Die Erzählung des Szenarios wird durch mehrere spekulative Objekte begleitet: ein „Sekundärstoffpräparator“ mit Diffusor und Atemmaske (Forest Bar), sowie fiktive Präparate werden gezeigt. Die Formsprache der Elemente ist zum Teil bewusst an unsere Kaffeekultur und damit verbundene Rituale angelehnt. Sie ist ein Gegenentwurf zu Fastfood Bewegungen und veranschaulicht den Prozess der fiktiven Zubereitung von sekundären Pflanzenstoffen für die Inhalation. Genuss braucht Zeit. Der Präparator ist kein funktionaler Prototyp im klassischen Sinne, sondern er ist Teil der Erzählung und lädt dazu ein, über zukünftige Esskulturen und Genussformen zu spekulieren. Die Atemmaske, als Symbolbild der aktuellen globalen (Corona)-Situation und gesellschaftlicher Resilienz, wird hier bewusst als „Tool“ gewählt. Was ist, wenn die Hygiene-Maßnahmen uns langfristig im Alltag begleiten? Werden sie Bestandsteil der Alltagskultur?
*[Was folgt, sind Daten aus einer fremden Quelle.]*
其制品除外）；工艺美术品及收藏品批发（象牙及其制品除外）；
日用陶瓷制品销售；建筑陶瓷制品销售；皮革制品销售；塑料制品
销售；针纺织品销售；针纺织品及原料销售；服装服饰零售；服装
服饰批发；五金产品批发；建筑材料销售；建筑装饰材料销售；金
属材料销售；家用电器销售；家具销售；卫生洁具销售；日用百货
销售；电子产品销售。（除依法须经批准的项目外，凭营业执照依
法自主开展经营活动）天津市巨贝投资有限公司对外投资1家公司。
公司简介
Die gezeigten Sekundärstoffpräparate sind zum Teil real, wie die Weidenrinde mit der Salizylsäure und zum Teil fiktiv, wie die restlichen gezeigten Stoffe. Die fiktiven Stoffe stehen symbolisch für das unerforschte Potenzial der Bäume und rücken den „Hidden Champ“ der Bioökonönomie in den Fokus.

Dieses Szenario wurde mit freundlicher Unterstützung von Dr. Tobias Brügmann (Wissenschaftlicher Mitarbeiter am Thünen Institut – Bundesforschungsinstitut für ländliche Räume, Wald und Fischerei) entwickelt. Dr. Brügmann ist zur Zeit tätig in den BMBF-geförderten Projekten „aProPop“  und „Erforscht Crispr“.

www.thünen.de

IST INHALATION DAS NEUE GASTRO-ERLEBNIS?
WIE GEHEN WIR VERANTWORTUNGSVOLL MIT DER RESSOURCE „BAUM“ UM?